According to the Audit Bureau of Circulations, the organization that tracks newspaper circulation, the Post registered a Monday-through-Friday circ of 371,728 for the most recent period. That sum doesn't stack up to ABC calculations found in a Rocky article from April 28, 2008. Back then, the combined circulation for the Denver dailies was 450,258 (225,193 at the Post, 225,065 for the Rocky). Hence, the Post's latest total represents a plummet of 78,530, or more than 17 percent.

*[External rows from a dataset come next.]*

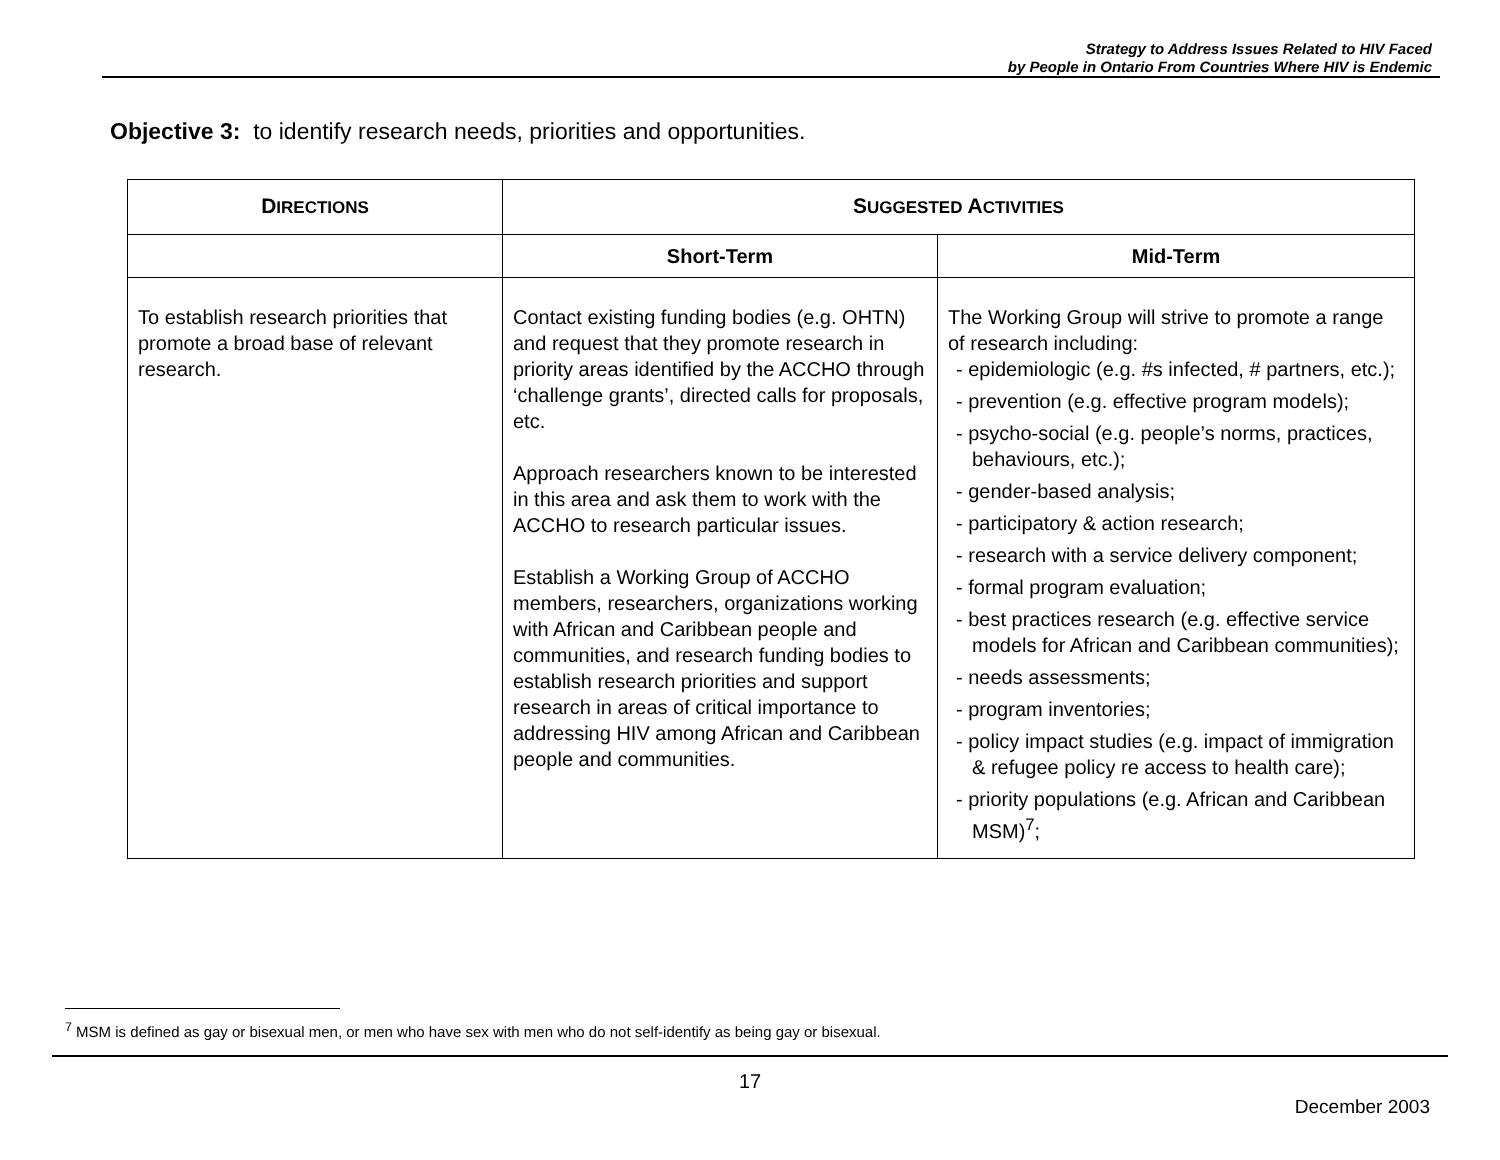Strategy to Address Issues Related to HIV Faced
by People in Ontario From Countries Where HIV is Endemic
Objective 3: to identify research needs, priorities and opportunities.
| D IRECTIONS | S UGGESTED A CTIVITIES | |
| --- | --- | --- |
| | Short-Term | Mid-Term |
| To establish research priorities that promote a broad base of relevant research. | Contact existing funding bodies (e.g. OHTN) and request that they promote research in priority areas identified by the ACCHO through ‘challenge grants’, directed calls for proposals, etc. Approach researchers known to be interested in this area and ask them to work with the ACCHO to research particular issues. Establish a Working Group of ACCHO members, researchers, organizations working with African and Caribbean people and communities, and research funding bodies to establish research priorities and support research in areas of critical importance to addressing HIV among African and Caribbean people and communities. | The Working Group will strive to promote a range of research including: - epidemiologic (e.g. #s infected, # partners, etc.); - prevention (e.g. effective program models); - psycho-social (e.g. people’s norms, practices, behaviours, etc.); - gender-based analysis; - participatory & action research; - research with a service delivery component; - formal program evaluation; - best practices research (e.g. effective service models for African and Caribbean communities); - needs assessments; - program inventories; - policy impact studies (e.g. impact of immigration & refugee policy re access to health care); - priority populations (e.g. African and Caribbean MSM)<sup>7</sup>; |
<sup>7</sup> MSM is defined as gay or bisexual men, or men who have sex with men who do not self-identify as being gay or bisexual.
17
December 2003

Some of this decline has no link to disgruntled ex-Rocky subscribers. Indeed, this October 28, 2008 offering listed updated daily circulation at the Rocky and the Post at 420,867 (210,281 at the Rocky, 210,586 at the Post) -- 29,391 fewer than just six months earlier. Since then, however, almost 50,000 more Denverites have decided that they can do without a newspaper subscription. And many of them, no doubt, once received the Rocky.
These figures don't definitively destroy Post publisher and de facto owner Dean Singleton's dream of winning over approximately 80 percent of Rocky loyalists -- an unprecented success rate, as stressed in this sidebar to "The Rocky Mountain News is Going Down," a December feature article. Nonetheless, the circulation would have to pretty much stabilize where it is to keep hope alive -- and no industry observer I know expects that to happen.